В самом по себе резком изменении политического курса ЦБ в принципе нет ничего плохого. Но хотелось бы, чтобы объявление о таком изменении производилось до того, как новая политика начнет воплощаться в жизнь. В нашем же случае недавнее решение о снижении ставки стало настоящей неожиданностью для подавляющего большинства специалистов, продолжавших свято верить в заветы «Основных направлений», — из 32 аналитиков, опрошенных агентством Bloomberg, только один смог предсказать такой результат! Теперь же рынок будет гораздо осторожнее относиться к любым принципиальным заявлениям ЦБ, понимая, что ничего святого на самом деле нет и в будущем любые принципы под давлением обстоятельств могут быть точно так же, без предуведомления, пересмотрены.
Вопрос об оптимальном соотношении принципов и дискреции (свободы действий) — один из ключевых в макроэкономической теории. Большая гибкость, безусловно, удобна регулятору, но на практике часто оказывается контрпродуктивной, поскольку увеличивает вариацию рыночных ожиданий и реакций, а также реальных результатов экономической политики. Осмысленное движение в сторону большей свободы действий требует высокого качества институтов, формирующих экономическую политику, в противном случае неизбежна быстрая ее деградация.
Таким образом, доверие к ЦБ в результате пересмотра политики скорее пострадает, чем повысится.
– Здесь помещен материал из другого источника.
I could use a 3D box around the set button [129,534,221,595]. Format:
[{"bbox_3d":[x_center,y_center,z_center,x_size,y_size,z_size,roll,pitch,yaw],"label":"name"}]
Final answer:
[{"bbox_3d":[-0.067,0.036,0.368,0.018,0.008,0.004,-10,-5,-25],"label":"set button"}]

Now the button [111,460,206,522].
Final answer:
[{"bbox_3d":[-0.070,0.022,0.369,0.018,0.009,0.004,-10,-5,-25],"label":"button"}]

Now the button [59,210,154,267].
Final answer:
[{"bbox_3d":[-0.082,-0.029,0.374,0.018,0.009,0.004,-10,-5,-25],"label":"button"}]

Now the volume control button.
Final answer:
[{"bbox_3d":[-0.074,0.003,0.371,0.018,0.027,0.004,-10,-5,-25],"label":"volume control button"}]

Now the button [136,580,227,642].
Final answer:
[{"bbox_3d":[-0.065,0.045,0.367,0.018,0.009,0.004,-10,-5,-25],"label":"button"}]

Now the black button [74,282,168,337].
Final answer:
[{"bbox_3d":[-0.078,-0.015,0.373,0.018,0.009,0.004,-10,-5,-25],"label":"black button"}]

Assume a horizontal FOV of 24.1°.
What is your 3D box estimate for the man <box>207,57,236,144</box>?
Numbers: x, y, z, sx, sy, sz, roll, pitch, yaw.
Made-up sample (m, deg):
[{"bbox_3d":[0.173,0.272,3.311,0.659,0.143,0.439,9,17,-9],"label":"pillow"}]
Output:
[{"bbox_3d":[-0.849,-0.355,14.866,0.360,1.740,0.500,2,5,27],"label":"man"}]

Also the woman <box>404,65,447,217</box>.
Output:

Единственным способом смягчить нанесенный ущерб является публичное разъяснение Банком России своих новых подходов и внесение в Госдуму вместе с кардинальными поправками в бюджетный закон новой редакции Основных направлений единой государственной денежно-кредитной политики, где будут официально даны четкие ответы об основных принципах и приоритетах действий этого института в нынешних непростых экономических условиях.
Если же эти принципы и приоритеты окажутся в серой зоне и принимаемые Центробанком меры будут всякий раз определяться на основе чисто сиюминутных конъюнктурных соображений «на глазок», то результат получится ничуть не лучше, чем с инфляционным таргетированием.